Coşkun, "Mümkün mertebe telefonumuzu kimseye vermemeliyiz. Vermek zorundaysak iPhone veya Android sistemlerde yer alan uygulama kısıtlama özelliklerinden mutlaka yararlanılmalıdır." dedi.
Telefonun yabancı kişilere kısa süreliğine teslim edilmesinin ciddi sonuçlar doğurabileceğine işaret eden Coşkun, kötü niyetli kişilerin kısa sürede cihazlara "USB-C" kablo bağlantısıyla zararlı yazılım yükleyebileceğini anlattı.
Coşkun, "Telefonun içine yerleştirilen yazılımlar sayesinde kişisel verilerimize ulaşılabilir. Bu nedenle çok katmanlı güvenlik önlemleri şart. Kullanıcıların, mobil cihaz ekranlarına ek olarak uygulamalara özel şifrelemeler, parmak izi ve yüz tanıma gibi biyometrik yöntemleri aktif şekilde kullanmaları önem arz ediyor." diye konuştu.
Siber saldırılara karşı en sık karşılaşılan güvenlik açıklarının en başında tahmin edilmesi kolay şifrelerin geldiğine dikkati çeken Coşkun, şöyle devam etti:
"123456, 369, 963 gibi kombinasyonlar hala yaygın. Bu şifreler günlük hayatta kullanıcılara kolaylık sağlıyor olabilir ancak bunlar siber saldırganlar tarafından ilk denenenler arasında. Bu sebeple kullanıcılar kesinlikle kolay bir şifre oluşturmamalı. Bir banka uygulamasında sadece tek bir şifreye güvenmek yeterli değil. Mobil bankacılık gibi hassas uygulamalarda katmanlı şifreleme şart. Mutlaka yüz tanıma sistemi ve iki faktörlü kimlik doğrulama sistemleri kullanılmalı."
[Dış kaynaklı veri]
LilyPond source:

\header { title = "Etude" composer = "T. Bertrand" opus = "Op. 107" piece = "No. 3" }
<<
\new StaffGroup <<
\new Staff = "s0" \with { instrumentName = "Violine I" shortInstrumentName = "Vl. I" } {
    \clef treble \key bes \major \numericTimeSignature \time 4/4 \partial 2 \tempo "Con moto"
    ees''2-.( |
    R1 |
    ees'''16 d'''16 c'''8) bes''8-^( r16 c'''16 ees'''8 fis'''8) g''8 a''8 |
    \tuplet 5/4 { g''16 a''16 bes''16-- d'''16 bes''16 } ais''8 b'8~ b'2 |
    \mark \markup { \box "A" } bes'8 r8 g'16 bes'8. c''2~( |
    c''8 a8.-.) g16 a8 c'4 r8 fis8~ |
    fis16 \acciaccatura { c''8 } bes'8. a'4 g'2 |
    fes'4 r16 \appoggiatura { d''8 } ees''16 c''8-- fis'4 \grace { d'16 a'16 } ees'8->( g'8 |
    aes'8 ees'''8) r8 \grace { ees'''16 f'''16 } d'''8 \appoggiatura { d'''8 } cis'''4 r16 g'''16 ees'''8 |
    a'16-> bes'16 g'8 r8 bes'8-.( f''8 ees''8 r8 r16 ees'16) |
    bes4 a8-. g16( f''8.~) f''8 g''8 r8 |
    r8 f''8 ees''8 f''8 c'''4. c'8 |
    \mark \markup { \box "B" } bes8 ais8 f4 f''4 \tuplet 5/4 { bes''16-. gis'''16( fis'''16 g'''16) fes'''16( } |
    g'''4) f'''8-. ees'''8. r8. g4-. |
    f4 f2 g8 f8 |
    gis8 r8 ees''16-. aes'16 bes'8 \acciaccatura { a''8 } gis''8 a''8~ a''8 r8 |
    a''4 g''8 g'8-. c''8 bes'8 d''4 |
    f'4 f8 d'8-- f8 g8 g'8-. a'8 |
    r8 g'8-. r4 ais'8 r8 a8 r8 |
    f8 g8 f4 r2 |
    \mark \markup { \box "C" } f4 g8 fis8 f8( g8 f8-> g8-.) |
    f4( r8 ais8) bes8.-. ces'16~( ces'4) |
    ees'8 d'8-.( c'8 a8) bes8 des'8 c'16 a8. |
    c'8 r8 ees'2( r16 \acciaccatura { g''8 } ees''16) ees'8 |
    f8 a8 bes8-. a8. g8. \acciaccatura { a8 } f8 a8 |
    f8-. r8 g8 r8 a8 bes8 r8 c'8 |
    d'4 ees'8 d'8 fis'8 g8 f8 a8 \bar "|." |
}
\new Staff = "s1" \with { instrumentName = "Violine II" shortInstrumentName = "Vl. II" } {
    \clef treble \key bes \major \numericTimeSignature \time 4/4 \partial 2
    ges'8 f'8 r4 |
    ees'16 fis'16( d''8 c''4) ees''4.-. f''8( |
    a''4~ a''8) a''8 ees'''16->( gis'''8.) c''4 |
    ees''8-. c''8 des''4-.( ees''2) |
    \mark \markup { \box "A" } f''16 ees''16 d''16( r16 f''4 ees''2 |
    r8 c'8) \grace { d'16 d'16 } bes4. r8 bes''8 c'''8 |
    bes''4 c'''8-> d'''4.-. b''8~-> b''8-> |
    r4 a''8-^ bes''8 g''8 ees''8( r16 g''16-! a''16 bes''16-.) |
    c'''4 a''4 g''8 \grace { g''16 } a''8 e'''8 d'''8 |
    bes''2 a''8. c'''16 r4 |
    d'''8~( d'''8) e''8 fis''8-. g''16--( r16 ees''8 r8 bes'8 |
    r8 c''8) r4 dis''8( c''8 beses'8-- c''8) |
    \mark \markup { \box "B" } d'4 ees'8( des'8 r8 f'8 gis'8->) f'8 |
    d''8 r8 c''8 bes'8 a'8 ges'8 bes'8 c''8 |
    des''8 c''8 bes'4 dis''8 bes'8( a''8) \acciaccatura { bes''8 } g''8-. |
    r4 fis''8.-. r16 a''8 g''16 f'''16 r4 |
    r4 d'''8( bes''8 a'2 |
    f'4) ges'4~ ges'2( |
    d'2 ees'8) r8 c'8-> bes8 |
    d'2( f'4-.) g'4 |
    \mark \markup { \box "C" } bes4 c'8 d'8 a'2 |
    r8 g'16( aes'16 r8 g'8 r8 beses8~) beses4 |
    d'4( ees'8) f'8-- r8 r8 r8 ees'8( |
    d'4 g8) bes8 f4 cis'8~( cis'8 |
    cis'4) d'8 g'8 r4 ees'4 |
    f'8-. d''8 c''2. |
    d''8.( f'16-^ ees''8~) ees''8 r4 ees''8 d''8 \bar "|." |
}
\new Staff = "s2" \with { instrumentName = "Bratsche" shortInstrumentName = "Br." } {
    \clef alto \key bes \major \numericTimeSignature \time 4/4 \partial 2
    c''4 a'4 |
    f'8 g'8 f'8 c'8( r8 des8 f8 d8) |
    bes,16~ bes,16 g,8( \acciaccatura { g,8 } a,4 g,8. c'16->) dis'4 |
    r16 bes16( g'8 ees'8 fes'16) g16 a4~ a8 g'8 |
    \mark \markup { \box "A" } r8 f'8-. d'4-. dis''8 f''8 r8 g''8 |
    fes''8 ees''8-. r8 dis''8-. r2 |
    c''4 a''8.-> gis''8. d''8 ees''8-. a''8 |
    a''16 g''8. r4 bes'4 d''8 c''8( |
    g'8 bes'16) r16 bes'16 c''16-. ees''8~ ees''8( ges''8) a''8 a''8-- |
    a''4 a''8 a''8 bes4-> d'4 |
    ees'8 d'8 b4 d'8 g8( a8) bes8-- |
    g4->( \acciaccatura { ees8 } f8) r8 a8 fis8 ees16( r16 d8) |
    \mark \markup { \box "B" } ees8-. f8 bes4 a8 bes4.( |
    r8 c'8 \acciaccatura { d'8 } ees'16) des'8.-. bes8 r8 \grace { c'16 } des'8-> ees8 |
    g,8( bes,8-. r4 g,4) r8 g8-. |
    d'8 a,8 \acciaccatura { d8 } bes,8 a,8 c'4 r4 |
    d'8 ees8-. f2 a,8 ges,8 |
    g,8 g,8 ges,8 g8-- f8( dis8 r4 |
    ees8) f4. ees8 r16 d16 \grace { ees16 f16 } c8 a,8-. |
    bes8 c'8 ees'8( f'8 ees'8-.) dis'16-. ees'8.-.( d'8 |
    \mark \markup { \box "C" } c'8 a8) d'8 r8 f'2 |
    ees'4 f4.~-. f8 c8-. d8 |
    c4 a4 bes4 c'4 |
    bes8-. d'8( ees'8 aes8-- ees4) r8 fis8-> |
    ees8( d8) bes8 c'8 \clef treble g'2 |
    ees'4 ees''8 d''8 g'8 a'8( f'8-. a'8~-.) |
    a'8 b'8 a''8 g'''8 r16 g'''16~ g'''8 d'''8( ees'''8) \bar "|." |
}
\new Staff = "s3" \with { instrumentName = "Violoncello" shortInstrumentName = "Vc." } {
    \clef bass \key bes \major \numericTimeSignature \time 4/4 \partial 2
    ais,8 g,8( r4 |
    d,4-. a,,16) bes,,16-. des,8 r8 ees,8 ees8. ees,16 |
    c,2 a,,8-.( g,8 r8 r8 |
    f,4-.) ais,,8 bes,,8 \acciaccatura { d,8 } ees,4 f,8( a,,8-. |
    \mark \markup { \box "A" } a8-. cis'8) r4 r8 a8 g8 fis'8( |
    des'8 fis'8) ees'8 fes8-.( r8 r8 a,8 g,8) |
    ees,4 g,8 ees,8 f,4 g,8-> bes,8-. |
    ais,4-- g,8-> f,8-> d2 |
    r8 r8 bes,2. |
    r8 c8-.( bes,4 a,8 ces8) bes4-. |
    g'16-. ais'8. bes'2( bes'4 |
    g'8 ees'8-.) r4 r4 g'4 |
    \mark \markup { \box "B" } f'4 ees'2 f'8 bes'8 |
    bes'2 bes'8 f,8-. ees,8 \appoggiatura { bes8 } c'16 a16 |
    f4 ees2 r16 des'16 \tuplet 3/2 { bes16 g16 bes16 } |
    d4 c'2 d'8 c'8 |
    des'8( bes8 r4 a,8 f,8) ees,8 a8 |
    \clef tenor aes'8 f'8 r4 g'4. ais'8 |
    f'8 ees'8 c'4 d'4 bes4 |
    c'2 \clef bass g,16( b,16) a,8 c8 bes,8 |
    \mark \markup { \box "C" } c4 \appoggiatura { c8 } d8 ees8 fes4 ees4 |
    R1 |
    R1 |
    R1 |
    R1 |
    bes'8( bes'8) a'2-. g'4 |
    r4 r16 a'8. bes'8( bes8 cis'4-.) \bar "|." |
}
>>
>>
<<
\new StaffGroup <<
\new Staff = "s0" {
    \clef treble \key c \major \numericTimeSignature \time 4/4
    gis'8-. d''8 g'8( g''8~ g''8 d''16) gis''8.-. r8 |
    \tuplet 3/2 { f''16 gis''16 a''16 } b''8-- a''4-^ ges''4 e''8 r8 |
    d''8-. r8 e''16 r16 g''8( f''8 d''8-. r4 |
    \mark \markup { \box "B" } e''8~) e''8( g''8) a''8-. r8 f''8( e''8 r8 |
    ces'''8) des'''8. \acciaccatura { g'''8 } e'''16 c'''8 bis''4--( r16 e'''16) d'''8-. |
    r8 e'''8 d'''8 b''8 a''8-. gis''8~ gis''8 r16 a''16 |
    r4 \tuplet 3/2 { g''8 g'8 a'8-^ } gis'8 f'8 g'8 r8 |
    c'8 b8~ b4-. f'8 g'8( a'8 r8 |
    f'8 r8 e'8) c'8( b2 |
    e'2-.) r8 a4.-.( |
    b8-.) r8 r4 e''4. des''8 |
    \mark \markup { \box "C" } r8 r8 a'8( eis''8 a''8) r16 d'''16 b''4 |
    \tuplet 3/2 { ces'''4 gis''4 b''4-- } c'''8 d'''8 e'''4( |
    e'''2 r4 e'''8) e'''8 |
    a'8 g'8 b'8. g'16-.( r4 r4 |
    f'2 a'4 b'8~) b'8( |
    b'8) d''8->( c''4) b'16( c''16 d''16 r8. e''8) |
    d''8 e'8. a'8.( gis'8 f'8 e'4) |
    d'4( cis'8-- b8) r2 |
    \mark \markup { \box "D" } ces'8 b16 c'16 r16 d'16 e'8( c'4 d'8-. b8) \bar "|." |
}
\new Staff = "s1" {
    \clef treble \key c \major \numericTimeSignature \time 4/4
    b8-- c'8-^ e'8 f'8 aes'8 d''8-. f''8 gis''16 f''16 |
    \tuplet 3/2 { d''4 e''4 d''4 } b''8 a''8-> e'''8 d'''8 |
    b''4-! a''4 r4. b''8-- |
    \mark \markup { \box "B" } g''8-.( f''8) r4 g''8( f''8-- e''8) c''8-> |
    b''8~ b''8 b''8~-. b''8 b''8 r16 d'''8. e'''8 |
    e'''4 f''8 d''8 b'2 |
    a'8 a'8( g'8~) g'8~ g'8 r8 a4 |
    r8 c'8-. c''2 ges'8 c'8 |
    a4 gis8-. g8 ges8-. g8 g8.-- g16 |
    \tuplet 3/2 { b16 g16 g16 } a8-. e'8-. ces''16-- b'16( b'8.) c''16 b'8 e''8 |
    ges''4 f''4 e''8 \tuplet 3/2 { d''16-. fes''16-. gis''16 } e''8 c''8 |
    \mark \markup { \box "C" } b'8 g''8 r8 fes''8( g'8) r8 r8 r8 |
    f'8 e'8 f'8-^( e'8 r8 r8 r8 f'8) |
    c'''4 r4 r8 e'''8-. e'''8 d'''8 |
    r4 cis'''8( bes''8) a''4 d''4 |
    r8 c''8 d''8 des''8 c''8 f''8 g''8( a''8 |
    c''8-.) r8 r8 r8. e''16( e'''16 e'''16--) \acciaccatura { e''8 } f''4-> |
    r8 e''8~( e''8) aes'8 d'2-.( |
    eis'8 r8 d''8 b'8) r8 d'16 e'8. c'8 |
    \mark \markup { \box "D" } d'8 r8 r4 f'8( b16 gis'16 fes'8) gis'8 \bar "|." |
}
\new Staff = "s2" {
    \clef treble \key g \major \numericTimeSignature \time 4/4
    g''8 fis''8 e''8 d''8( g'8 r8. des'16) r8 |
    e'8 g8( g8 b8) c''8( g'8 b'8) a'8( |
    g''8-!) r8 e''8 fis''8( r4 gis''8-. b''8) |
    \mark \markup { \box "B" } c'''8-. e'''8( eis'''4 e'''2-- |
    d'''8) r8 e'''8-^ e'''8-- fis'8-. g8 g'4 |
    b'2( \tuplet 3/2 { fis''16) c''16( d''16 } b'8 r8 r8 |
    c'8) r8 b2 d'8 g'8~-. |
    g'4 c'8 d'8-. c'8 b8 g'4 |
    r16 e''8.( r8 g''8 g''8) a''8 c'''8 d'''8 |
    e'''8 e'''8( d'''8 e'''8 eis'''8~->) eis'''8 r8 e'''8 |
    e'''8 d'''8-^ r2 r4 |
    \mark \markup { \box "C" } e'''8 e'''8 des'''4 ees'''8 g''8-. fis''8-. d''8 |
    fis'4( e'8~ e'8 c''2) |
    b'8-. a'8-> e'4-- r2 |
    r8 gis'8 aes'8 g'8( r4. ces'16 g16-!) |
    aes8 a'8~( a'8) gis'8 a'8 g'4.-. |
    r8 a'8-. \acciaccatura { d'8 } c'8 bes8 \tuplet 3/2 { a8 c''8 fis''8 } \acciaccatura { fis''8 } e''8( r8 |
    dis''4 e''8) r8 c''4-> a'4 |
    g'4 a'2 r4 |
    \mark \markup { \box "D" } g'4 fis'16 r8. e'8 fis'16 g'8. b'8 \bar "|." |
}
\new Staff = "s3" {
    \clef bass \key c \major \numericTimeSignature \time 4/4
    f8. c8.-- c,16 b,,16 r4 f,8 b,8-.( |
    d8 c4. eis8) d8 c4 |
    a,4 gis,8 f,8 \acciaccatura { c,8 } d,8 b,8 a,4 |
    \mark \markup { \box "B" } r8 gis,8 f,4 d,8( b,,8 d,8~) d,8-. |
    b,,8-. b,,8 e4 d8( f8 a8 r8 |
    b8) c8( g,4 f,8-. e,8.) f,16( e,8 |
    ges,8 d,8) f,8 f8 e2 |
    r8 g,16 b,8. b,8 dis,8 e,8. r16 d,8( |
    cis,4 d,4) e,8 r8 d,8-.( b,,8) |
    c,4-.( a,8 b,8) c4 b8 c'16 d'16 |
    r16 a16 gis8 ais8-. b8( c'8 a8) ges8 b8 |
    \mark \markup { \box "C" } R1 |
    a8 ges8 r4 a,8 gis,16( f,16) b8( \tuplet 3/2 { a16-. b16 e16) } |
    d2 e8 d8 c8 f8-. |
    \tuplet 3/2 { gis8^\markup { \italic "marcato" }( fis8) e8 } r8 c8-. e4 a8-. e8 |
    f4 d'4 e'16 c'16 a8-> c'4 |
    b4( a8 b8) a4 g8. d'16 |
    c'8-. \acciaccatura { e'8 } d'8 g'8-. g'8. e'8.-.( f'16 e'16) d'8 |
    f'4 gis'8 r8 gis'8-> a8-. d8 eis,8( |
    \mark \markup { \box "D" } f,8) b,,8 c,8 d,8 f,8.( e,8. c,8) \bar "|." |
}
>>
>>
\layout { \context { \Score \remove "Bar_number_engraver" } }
Coşkun, sıklıkla kullanılmaya başlayan yapay zeka teknolojilerinin siber tehditleri artırabileceğini, özellikle ses ve yüz tanıma sistemlerinin yapay zeka yoluyla taklit edilebildiğini anlattı.
Üç boyutlu yazıcılarla yüz modellemesinin, ses klonlama yazılımları gibi teknolojilerin kimlik doğrulama sistemlerini tehdit eder hale geldiğine işaret eden Coşkun, "Yapay zeka, saniyede milyonlarca şifre kombinasyonu deneyebilen yazılımlar üretilebilmesine de imkan sağlıyor. Saniyede 1 milyon kombinasyon deneme kapasitesine sahip yapay zeka sistemleri büyük bir siber güvenlik tehdidi oluşturuyor." uyarısında bulundu.
Vatandaşların başlarına bir olay gelmeden önce izlemeleri gereken hukuki süreçler konusunda bilinçlenmeleri gerektiğini dile getiren Coşkun, emniyet birimlerinin konum takibi ile dijital iz sürme gibi tekniklerde çok başarılı olduğunu sözlerine ekledi.